Por Elfriede Jelinek
¿Es escribir la facultad de plegarse a la realidad, de acomodarse a ella? Nos encantaría acomodarnos, pero ¿qué me sucede entonces? ¿Qué les sucede a aquellos que no conocen realmente la realidad? Está tan enredada. No hay peine que pueda alisarla. Los poetas la atraviesan y recogen desesperadamente sus cabellos en un peinado que rápidamente por la noche les espanta. Algo no funciona en la apariencia. La cabellera, bien recogida, aún puede ser expulsada de su casa de los sueños, pero ya no se deja domar. O bien de nuevo se derrumba y se aferra como un velo delante de la cara y a penas puede ser manejada. O bien se pone de punta sobre la cabeza, aterrada por lo que sucede sin cesar. Simplemente no se deja peinar. No quiere. Aunque pasemos tantas veces como queramos el peine con algunos dientes arrancados, simplemente no quiere.
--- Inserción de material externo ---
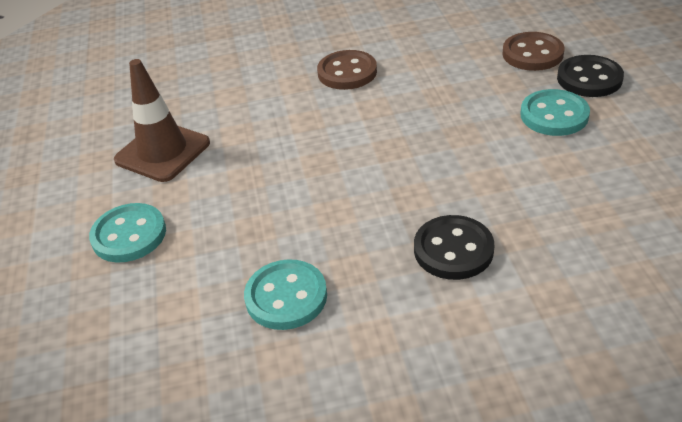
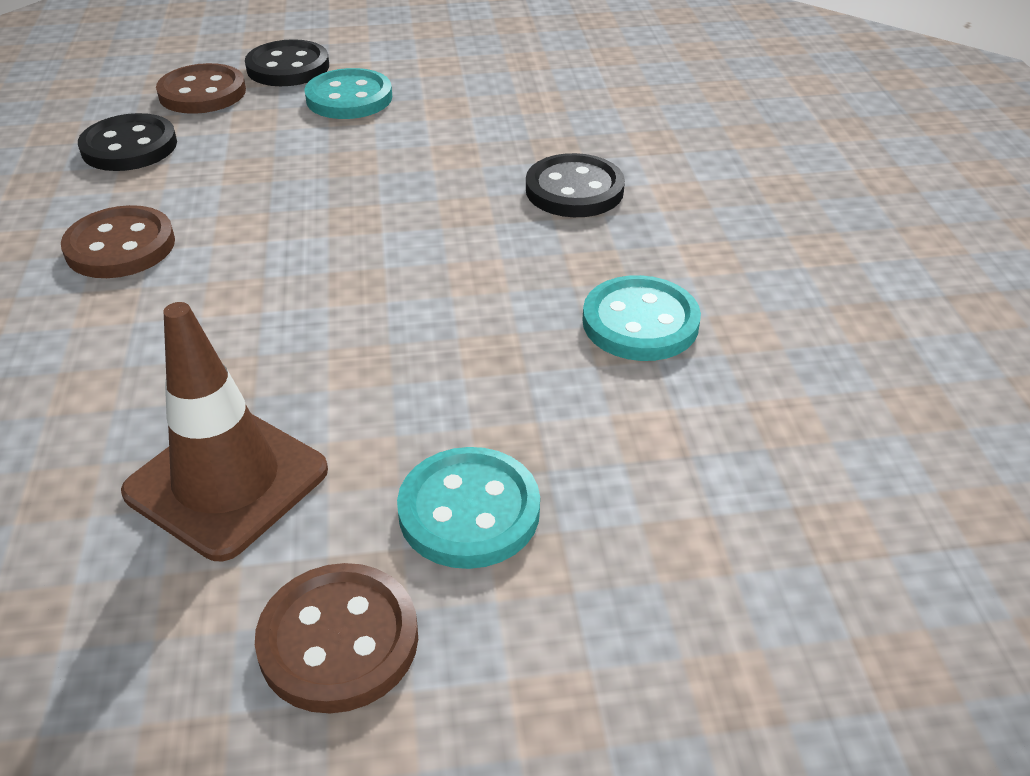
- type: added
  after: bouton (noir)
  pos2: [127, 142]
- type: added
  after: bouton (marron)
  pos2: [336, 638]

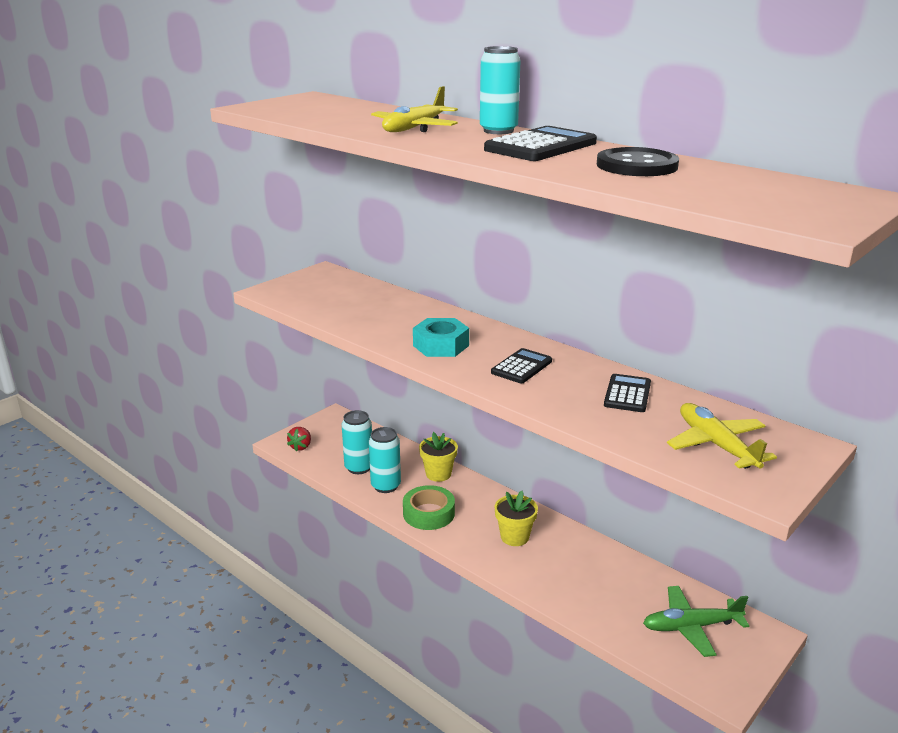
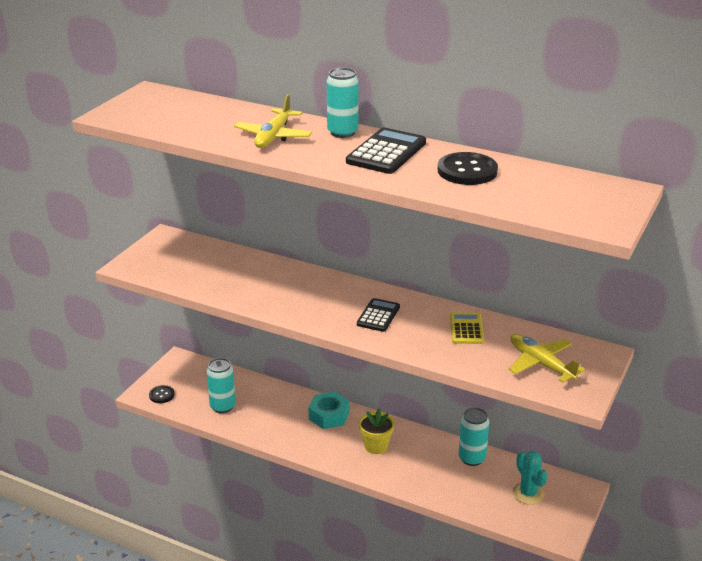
- type: removed
  before: ruban adhésif (vert)
  pos1: [429, 507]
- type: removed
  before: pot de fleurs (jaune)
  pos1: [438, 457]
- type: moved
  before: canette (turquoise)
  pos1: [385, 460]
  pos2: [474, 436]
- type: moved
  before: écrou (turquoise)
  pos1: [441, 337]
  pos2: [329, 410]
- type: replaced
  before: fraise (rouge)
  after: bouton (noir)
  pos1: [299, 439]
  pos2: [162, 394]
- type: replaced
  before: avion (vert)
  after: cactus (turquoise)
  pos1: [696, 621]
  pos2: [530, 478]
- type: recoloured
  before: calculatrice (noir)
  after: calculatrice (jaune)
  pos1: [627, 393]
  pos2: [467, 328]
Ahora es aún peor. Lo escrito, cuando habla de lo que pasa, se escabulle entre los dedos, como el tiempo, y no solamente el tiempo durante el que se ha escrito, durante el que no se ha vivido. Nadie pierde nada cuando no ha vivido. Ni el vivo, ni el tiempo muerto, y el muerto menos. El tiempo, cuando aún se escribía, penetró en las obras de los otros poetas. Como es el tiempo, lo puede todo a la vez: penetrar en su propio trabajo y en el de los otros, en los peinados enredados de los otros, pasa como un viento fresco, incluso si es malo, que se ha elevado, repentino e inesperado, desde la realidad. Cuando se ha elevado una vez, puede no calmarse tan rápidamente. El viento de rabia sopla y lo arrastra todo con él. Lo arrastra todo, poco importa dónde, pero nunca vuelve a esta realidad que debe ser representada. Por todas partes salvo ahí. La realidad es lo que va bajo los cabellos, bajo las faldas y precisamente: arrastra hacia cualquier otra cosa.